The median age in the city was 54.6 years. 16.3% of residents were under the age of 18; 3.4% were between the ages of 18 and 24; 17.6% were from 25 to 44; 27.2% were from 45 to 64; and 35.4% were 65 years of age or older. The gender makeup of the city was 46.3% male and 53.7% female.

===2000 census===
As of the census of 2000, there were 652 people, 283 households, and 181 families residing in the city. The population density was 1,715.2 PD/sqmi. There were 334 housing units at an average density of 878.6 /sqmi. The racial makeup of the city was 90.18% White, 5.67% Native American, 1.53% from other races, and 2.61% from two or more races. Hispanic or Latino of any race were 2.30% of the population.

There were 283 households, out of which 25.4% had children under the age of 18 living with them, 53.0% were married couples living together, 7.4% had a female householder with no husband present, and 35.7% were non-families. 31.8% of all households were made up of individuals, and 18.7% had someone living alone who was 65 years of age or older. The average household size was 2.29 and the average family size was 2.90.

In the city, the population was spread out, with 22.4% under the age of 18, 8.7% from 18 to 24, 21.5% from 25 to 44, 24.7% from 45 to 64, and 22.7% who were 65 years of age or older. The median age was 44 years. For every 100 females, there were 90.6 males. For every 100 females age 18 and over, there were 82.7 males.

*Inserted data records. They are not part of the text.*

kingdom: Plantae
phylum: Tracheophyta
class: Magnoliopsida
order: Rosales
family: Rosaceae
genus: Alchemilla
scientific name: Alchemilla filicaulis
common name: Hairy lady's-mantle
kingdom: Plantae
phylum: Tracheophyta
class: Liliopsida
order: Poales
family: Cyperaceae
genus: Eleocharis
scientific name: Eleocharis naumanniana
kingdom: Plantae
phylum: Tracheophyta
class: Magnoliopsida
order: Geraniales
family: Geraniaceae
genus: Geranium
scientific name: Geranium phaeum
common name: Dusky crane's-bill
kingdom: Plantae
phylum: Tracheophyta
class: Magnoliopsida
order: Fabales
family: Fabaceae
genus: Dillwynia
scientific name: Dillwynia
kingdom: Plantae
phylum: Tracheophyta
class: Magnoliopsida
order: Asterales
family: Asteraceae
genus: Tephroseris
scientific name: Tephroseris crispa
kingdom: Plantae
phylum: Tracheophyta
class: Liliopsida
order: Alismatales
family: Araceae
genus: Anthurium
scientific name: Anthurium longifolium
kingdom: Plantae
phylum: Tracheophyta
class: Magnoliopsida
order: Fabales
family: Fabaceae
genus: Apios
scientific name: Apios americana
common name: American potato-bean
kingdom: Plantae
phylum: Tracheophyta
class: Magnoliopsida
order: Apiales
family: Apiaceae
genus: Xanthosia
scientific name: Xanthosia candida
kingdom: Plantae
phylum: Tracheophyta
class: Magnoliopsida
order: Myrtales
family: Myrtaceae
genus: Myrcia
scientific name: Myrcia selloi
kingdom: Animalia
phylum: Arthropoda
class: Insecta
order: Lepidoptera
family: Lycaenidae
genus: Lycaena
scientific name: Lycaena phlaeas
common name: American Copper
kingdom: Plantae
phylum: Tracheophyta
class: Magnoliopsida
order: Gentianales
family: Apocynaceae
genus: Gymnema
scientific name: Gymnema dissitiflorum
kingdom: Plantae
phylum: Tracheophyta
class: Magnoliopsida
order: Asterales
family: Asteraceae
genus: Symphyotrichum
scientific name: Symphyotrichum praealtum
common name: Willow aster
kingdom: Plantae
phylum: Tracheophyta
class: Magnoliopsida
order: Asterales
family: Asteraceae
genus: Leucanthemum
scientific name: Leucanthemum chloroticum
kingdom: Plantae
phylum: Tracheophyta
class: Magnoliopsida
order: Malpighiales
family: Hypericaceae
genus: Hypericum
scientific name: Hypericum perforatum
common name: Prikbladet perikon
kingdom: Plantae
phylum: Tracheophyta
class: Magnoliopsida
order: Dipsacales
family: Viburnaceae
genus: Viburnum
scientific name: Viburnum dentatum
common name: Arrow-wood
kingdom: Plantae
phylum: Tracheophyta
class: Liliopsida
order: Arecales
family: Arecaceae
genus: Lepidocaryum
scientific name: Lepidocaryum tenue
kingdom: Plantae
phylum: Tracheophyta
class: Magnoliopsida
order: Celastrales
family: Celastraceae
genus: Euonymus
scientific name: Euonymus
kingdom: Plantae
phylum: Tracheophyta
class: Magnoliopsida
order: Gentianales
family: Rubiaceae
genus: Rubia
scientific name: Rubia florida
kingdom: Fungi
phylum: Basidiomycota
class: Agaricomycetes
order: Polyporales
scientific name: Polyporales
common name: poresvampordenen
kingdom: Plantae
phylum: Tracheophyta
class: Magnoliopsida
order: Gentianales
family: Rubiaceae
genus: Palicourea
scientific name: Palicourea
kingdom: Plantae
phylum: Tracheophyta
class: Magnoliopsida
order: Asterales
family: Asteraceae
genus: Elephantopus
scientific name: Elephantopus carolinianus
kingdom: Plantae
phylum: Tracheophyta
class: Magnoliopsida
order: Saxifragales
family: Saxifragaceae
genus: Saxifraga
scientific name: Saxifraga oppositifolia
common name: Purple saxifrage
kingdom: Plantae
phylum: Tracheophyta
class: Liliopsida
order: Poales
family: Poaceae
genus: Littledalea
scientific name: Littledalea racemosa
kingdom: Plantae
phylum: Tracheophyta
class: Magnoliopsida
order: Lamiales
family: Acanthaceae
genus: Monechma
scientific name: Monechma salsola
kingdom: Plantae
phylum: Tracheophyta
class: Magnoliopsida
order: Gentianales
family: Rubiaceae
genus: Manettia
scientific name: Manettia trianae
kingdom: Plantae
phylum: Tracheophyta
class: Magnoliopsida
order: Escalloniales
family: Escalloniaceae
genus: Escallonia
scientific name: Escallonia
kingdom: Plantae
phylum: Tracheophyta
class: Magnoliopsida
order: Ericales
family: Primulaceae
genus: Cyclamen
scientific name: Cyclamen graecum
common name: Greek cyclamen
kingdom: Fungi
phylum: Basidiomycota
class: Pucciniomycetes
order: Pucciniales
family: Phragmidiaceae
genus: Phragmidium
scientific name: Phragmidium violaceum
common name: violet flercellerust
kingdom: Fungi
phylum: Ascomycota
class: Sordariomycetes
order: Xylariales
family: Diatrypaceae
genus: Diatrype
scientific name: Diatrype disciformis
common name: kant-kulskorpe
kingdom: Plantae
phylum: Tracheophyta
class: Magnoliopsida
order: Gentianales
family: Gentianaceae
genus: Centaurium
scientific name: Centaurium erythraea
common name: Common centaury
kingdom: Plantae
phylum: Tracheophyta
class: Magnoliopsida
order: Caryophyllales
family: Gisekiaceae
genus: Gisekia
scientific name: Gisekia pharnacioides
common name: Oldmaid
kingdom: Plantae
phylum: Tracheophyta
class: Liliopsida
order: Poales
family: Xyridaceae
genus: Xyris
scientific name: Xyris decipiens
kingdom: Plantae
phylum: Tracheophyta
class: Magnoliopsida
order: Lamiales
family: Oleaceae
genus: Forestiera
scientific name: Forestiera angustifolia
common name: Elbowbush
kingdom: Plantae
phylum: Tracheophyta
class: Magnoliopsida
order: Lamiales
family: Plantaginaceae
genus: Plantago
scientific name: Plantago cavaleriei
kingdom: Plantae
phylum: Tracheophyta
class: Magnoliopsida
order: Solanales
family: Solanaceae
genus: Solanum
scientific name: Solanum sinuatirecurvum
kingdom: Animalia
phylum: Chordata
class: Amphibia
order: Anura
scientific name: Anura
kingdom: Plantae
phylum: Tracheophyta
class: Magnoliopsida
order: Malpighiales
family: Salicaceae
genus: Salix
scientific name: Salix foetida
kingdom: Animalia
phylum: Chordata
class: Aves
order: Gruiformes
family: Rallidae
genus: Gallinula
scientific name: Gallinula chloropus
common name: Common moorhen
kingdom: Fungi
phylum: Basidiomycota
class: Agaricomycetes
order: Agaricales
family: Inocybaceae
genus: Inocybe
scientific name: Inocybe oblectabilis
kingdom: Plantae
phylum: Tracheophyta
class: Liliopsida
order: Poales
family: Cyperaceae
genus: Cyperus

As of 2000 the median income for a household in the city was $30,078, and the median income for a family was $34,318. Males had a median income of $30,000 versus $21,136 for females. The per capita income for the city was $14,376. About 10.3% of families and 12.5% of the population were below the poverty line, including 16.8% of those under age 18 and 8.9% of those age 65 or over.

==Transportation==
Hay Springs is located at the junction of U.S. Route 20 and Nebraska Highway 87.

==Education==

Hay Springs has an elementary school, a middle school, and a high school. The school’s mascot is the Hawks.

==Notable people==
- Mari Sandoz - Author and Nebraska Hall of Fame inductee born nearby.
- S. Donald Stookey - Inventor, family moved to Iowa when he was six.